◆ **Work to be completed**: Reproduce every line word for word, starting at the line that contains "phylum: Chordata" and continuing through the line that contains "common name: Topmouth gudgeon", with both of those lines included.

◆ **Dataset**:

==*==

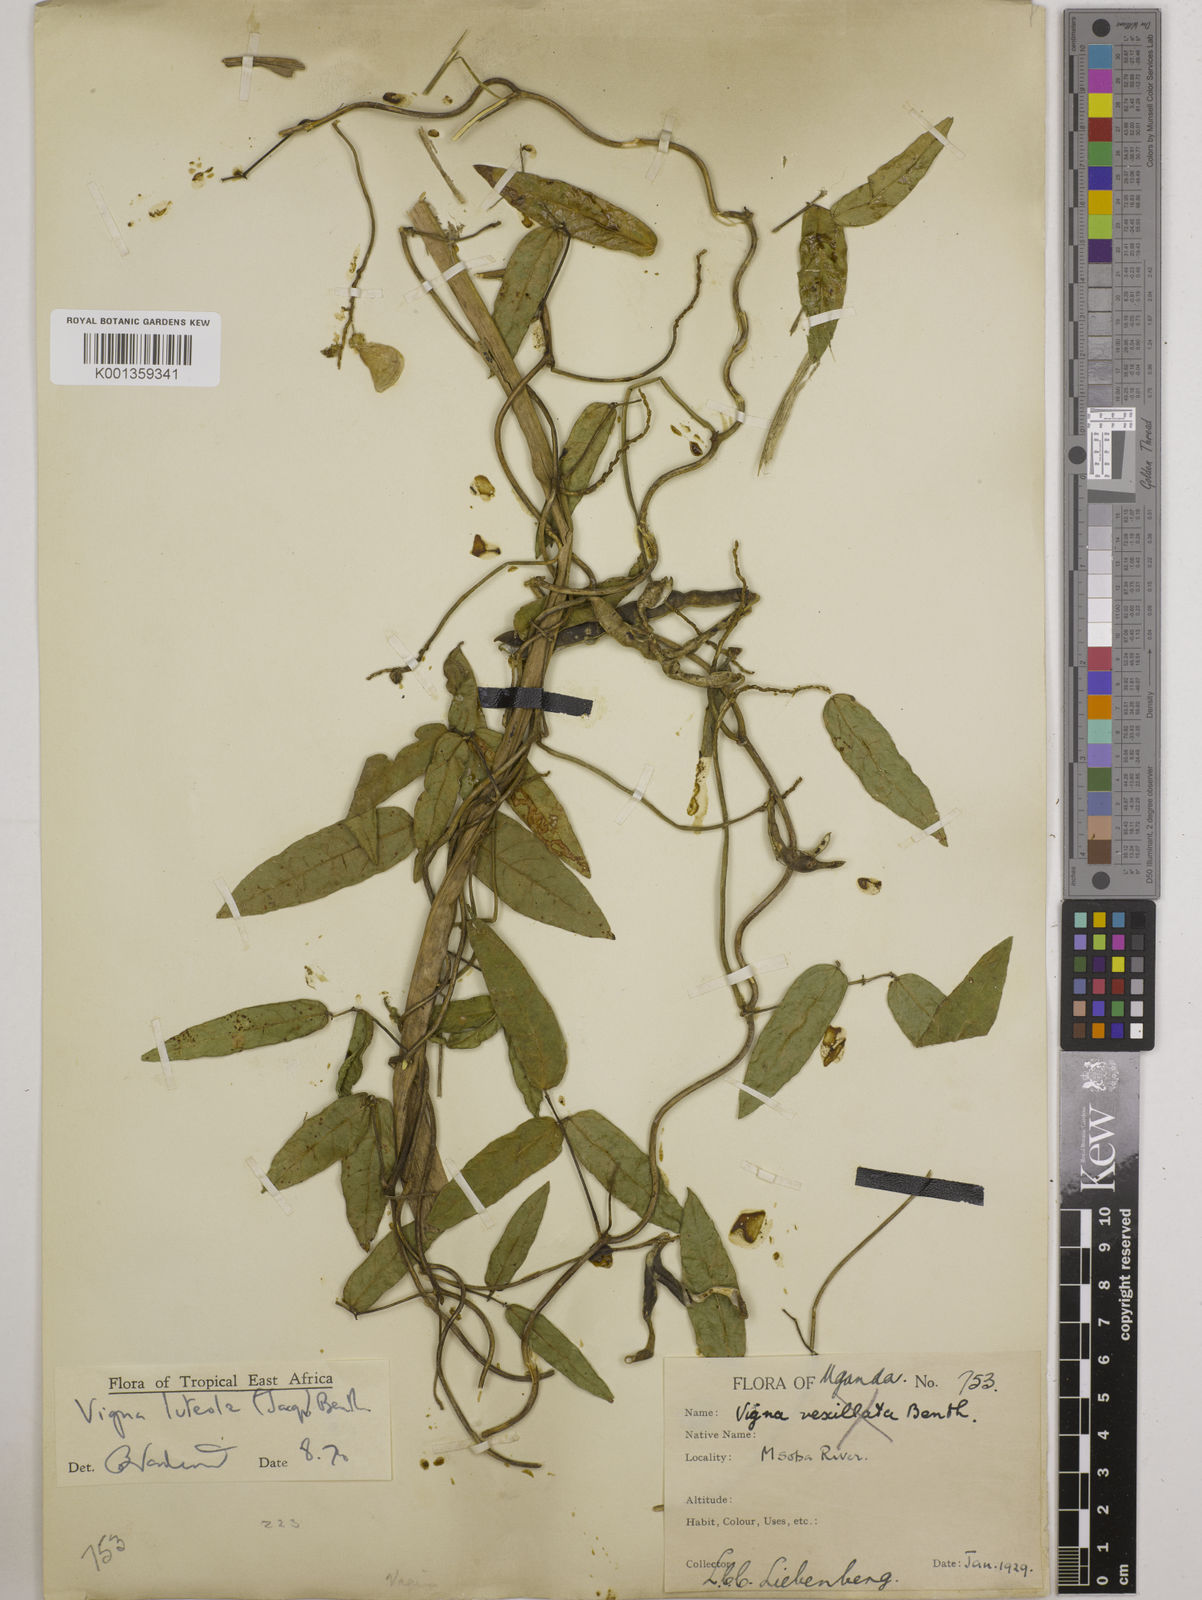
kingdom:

==*==

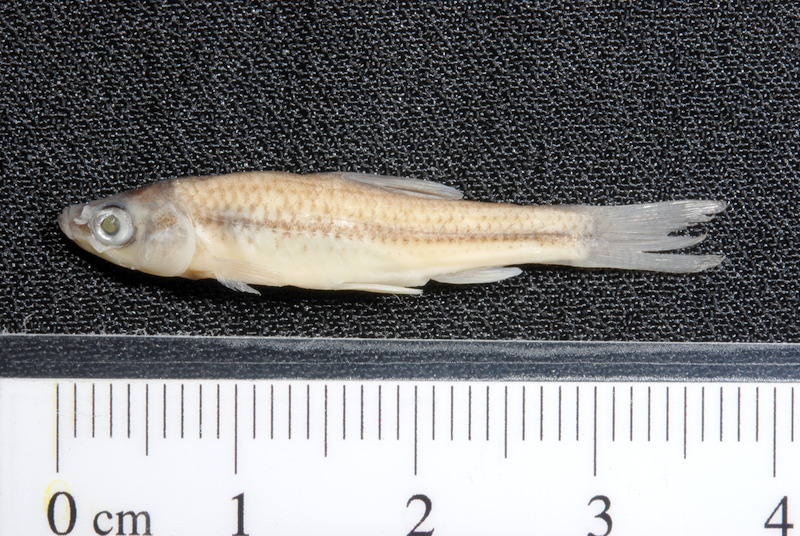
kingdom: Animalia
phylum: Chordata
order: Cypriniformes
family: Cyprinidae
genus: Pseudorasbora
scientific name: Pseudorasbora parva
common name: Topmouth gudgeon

==*==

◆ **Full solution**:
phylum: Chordata
order: Cypriniformes
family: Cyprinidae
genus: Pseudorasbora
scientific name: Pseudorasbora parva
common name: Topmouth gudgeon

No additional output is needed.